> **Work item**
An exact transcription is needed, starting with the line that contains "Query: depth of the shower screen." and ending with the last line of the records.

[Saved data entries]
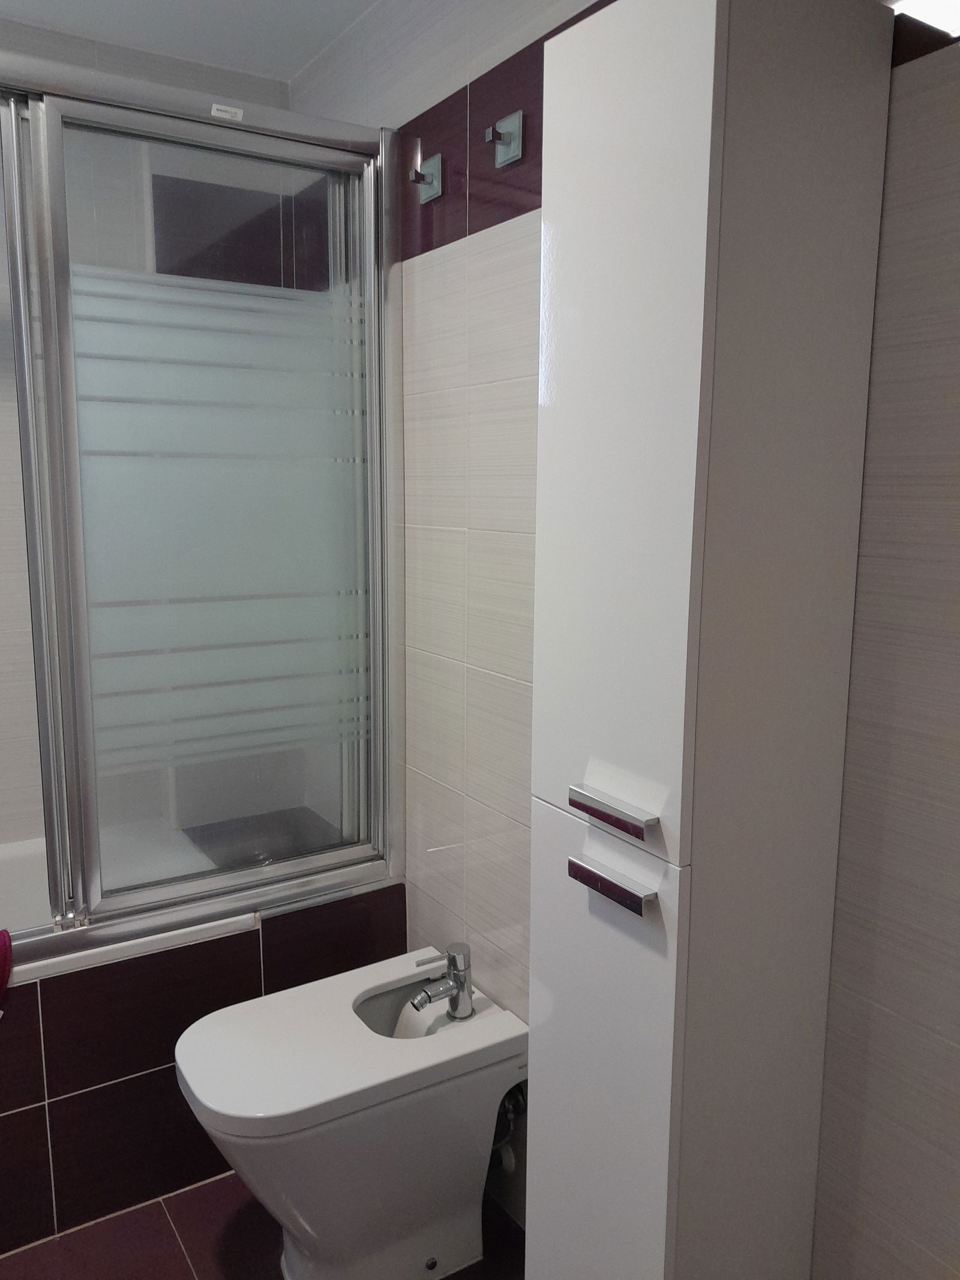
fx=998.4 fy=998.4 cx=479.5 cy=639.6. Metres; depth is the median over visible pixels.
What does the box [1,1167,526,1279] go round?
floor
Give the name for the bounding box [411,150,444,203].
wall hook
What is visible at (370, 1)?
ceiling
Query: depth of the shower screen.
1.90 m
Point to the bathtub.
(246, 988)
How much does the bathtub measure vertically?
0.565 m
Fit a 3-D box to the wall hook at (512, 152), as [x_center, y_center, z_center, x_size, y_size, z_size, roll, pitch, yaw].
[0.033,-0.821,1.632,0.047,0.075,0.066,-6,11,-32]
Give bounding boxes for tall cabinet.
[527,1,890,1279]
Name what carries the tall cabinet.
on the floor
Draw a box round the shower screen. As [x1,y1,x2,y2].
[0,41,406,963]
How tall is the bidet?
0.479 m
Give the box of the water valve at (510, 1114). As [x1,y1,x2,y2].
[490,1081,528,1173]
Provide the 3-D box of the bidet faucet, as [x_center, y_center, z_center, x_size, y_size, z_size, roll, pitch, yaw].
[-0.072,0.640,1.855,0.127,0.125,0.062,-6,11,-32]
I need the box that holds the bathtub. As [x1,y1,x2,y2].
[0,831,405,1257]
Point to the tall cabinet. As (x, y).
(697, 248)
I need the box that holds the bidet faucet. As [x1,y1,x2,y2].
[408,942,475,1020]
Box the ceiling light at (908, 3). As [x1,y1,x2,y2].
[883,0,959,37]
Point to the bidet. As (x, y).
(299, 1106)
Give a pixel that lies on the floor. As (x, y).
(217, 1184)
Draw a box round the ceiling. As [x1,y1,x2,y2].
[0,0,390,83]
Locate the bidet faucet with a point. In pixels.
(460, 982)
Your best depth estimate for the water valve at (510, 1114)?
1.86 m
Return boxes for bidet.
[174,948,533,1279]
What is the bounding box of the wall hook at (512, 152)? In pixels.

> **Output of the task**
Query: depth of the shower screen.
1.90 m
Point to the bathtub.
(246, 988)
How much does the bathtub measure vertically?
0.565 m
Fit a 3-D box to the wall hook at (512, 152), as [x_center, y_center, z_center, x_size, y_size, z_size, roll, pitch, yaw].
[0.033,-0.821,1.632,0.047,0.075,0.066,-6,11,-32]
Give bounding boxes for tall cabinet.
[527,1,890,1279]
Name what carries the tall cabinet.
on the floor
Draw a box round the shower screen. As [x1,y1,x2,y2].
[0,41,406,963]
How tall is the bidet?
0.479 m
Give the box of the water valve at (510, 1114). As [x1,y1,x2,y2].
[490,1081,528,1173]
Provide the 3-D box of the bidet faucet, as [x_center, y_center, z_center, x_size, y_size, z_size, roll, pitch, yaw].
[-0.072,0.640,1.855,0.127,0.125,0.062,-6,11,-32]
I need the box that holds the bathtub. As [x1,y1,x2,y2].
[0,831,405,1257]
Point to the tall cabinet. As (x, y).
(697, 248)
I need the box that holds the bidet faucet. As [x1,y1,x2,y2].
[408,942,475,1020]
Box the ceiling light at (908, 3). As [x1,y1,x2,y2].
[883,0,959,37]
Point to the bidet. As (x, y).
(299, 1106)
Give a pixel that lies on the floor. As (x, y).
(217, 1184)
Draw a box round the ceiling. As [x1,y1,x2,y2].
[0,0,390,83]
Locate the bidet faucet with a point. In pixels.
(460, 982)
Your best depth estimate for the water valve at (510, 1114)?
1.86 m
Return boxes for bidet.
[174,948,533,1279]
What is the bounding box of the wall hook at (512, 152)? In pixels.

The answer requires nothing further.